Случай в конторке

Глинских Нина
Сатира - штука такая литературная, ужасть до чего сложная и неблагодарная... Тем более, когда главный по сатире от каждой строки готов в гробу перевернуться. Но... В тысяч-не-понять-каком году в конторке одной дело было. В обчем и целом, год-то тут и ни причем совсем, а не вздрогнуть лишний раз невозможно. Так вот - конторка, не то что бы, фирма прямо, а так, занюханного городишки забегаловка, где разные резолюции и камюнике выносят. Куда энту фиговину сплавляют, непонятно, но работали там одни бабы, прямо скажем. Но, к слову заметить, работали хорошо. За паршивенькую зарплатку, между прочим. Хотя не совсем уж только женский пол вкалывал, что уж врать, было там на 10 баб три мужика. Ну, не прямо уж, мужики, так мелочь какая-то. На работу все трое как один каждый день пьяные приползали, сухари дамские к чаю тырили и закусывали ими же за углом. Да, неужто зазря у всех троих вид замызганный, страсть, вроде только из под канав выползли. Так время и шло: бабы работали не покладая рук, мужичонки эти затертые пили. Но, тудысь-надысь, а время-то течет, все изменяется. И чаще совсем не к лучшему.
В одно прекрасное утро на пороге ихней забегаловки, значится, появляется новая работница. Ну, фифа не фифа, рожа-то тоже порядком помусоленная в жизненных, так сказать, баталиях. Ну, появилась и появилась. Работать, значится, пришла. Ну и стала работать.

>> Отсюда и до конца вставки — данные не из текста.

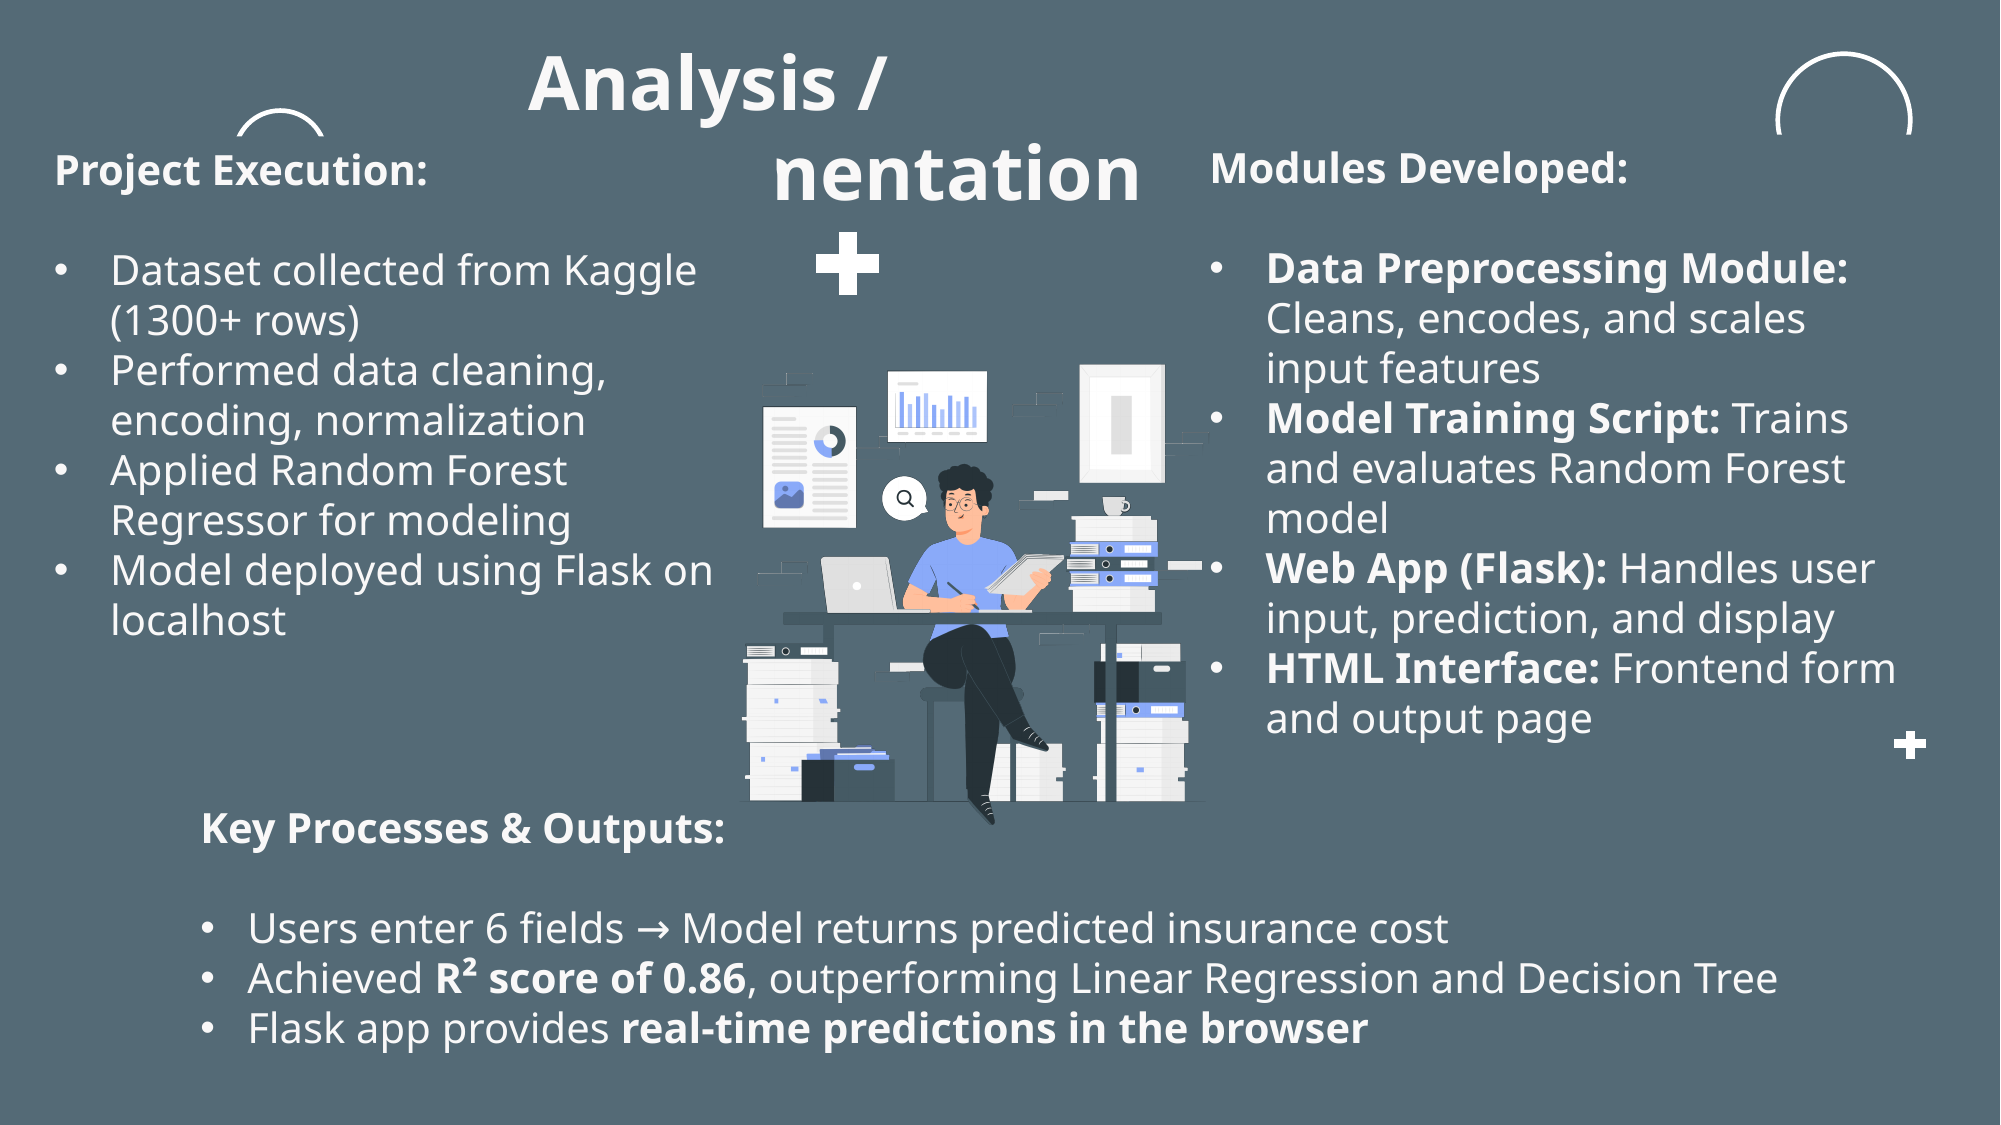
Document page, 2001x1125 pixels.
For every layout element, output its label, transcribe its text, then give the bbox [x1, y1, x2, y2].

text_box Project Execution: Dataset collected from Kaggle (1300+ rows) Performed data cleaning, encoding, normalization Applied Random Forest Regressor for modeling Model deployed using Flask on localhost [39, 136, 777, 652]
text_box Key Processes & Outputs: Users enter 6 fields → Model returns predicted insurance cost Achieved R² score of 0.86, outperforming Linear Regression and Decision Tree Flask app provides real-time predictions in the browser [185, 794, 1815, 1097]
text_box Modules Developed: Data Preprocessing Module: Cleans, encodes, and scales input features Model Training Script: Trains and evaluates Random Forest model Web App (Flask): Handles user input, prediction, and display HTML Interface: Frontend form and output page [1194, 134, 1932, 731]
picture [724, 342, 1220, 838]
text_box Analysis / Implementation [514, 28, 1486, 224]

Да только скоро стали бабы конторские-то замечать нетипичные явления за ей. В полдень, когда положено отчаевничать и кости люду конторскому перемыть, эта - шасть за дверь, только ее и видели. Ну, прямо ж, что ж. Бабы-то, народ шустрый, вынюхают все.
А фифа эта недоделанная, швабра растакая, к мужикам за угол бегает. Пьющая, видать. Решили бабы ее вразумить. Выбрали пошустрее товарку, поднауськали как да что сказать, и делегировали прямо за угол в самый полдень.
Огляделась выдвиженка за углом, освоилась маленько: ну что ж, мужики как мужики - сидят на бревне, чинно сухарями занюхивают, а Васька - самая помятая фигура - нахал, грызть пытается. А фифа-то так и зыркает, то на одного, то на другого, и все каким-то дурным басом гогочет. Подошла делегатка к ней, эдак бочком, бочком…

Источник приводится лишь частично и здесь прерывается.